A Portfolio and Blog
Is Print As We Know it, Dead? Can We Still Make Decisions Without Twitter?
I ask this question not because it’s a original question anymore, but because I seriously want to know what people think. I can’t tell you the last time I’ve read something that was more then 25 pages. And I’m not talking about books. I still read the occasional fiction book (I won’t get into the fact that I haven’t EVER finished a book in my life, that’s another post.)
For the last two years, I haven’t bought any instructional materials about software. Everything’s been online. EVERYTHING. If I can’t search for something in five minutes, I say it’s not worth it. My time is too hyper sped up, too filled to spend the time to scan through a book to find a specific piece of text.
Now, I will be first in line when we’re able to get neural implants and have the ability to have ocr in our head. But until that time, give me a Diet Dr. Pepper, the newest copy of wired, and a terabyte of searchable music streaming from my laptop into my Xbox and I’m good to go.

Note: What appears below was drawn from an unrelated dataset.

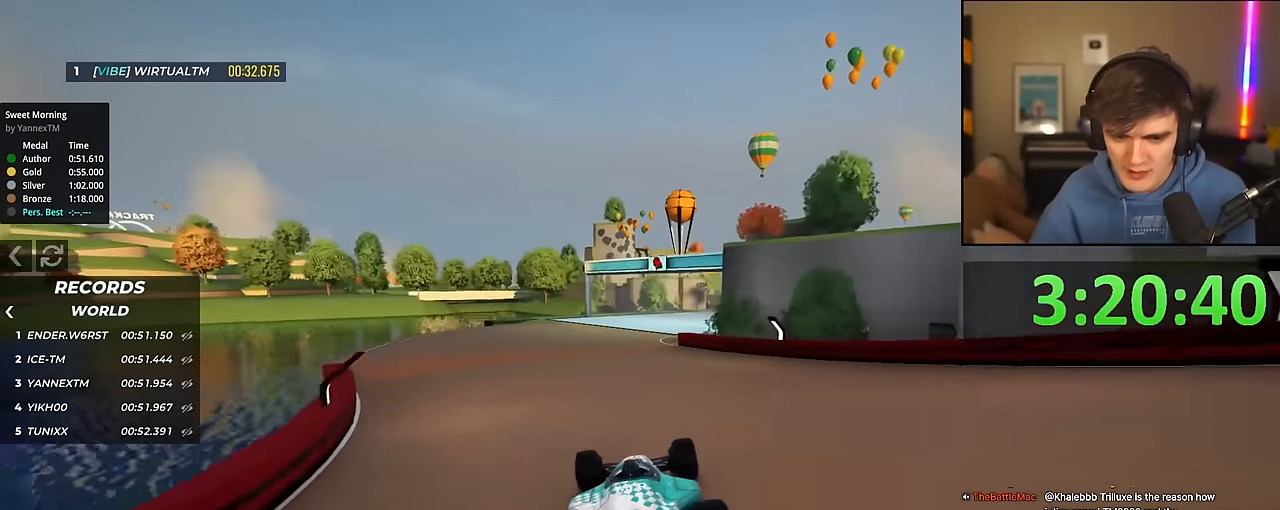
{"keys": ["up"], "events": [[117, "left", "down"], [167, "left", "up"], [267, "right", "down"], [367, "right", "up"]]}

But, I digress. I think that this fascination with things getting quicker, or the hive mind can be dangerous.
Think about it. My parents are coming to visit in a few weeks. Instead of searching for things to do in Pittsburgh, I twitted about it, which got pushed to my facebook, which got pushed to 450 people, and I then got 15 responses. So I feel like I’m even past the post of searching.
Are we (or I should say me.) going to get to the point where knowledge becomes not what we know… but what the collective knows? To me, that is a little scary. Gone will be experts, technicians and monocle wearing socialites. In with the Matrix style downloading of martial arts programs and cooking tech wet ware.
I guess we’ll know in a few years…. if we keep going in the direction we are, and if we all know what everyone else is doing, then we won’t really have a need to talk to anyone anymore.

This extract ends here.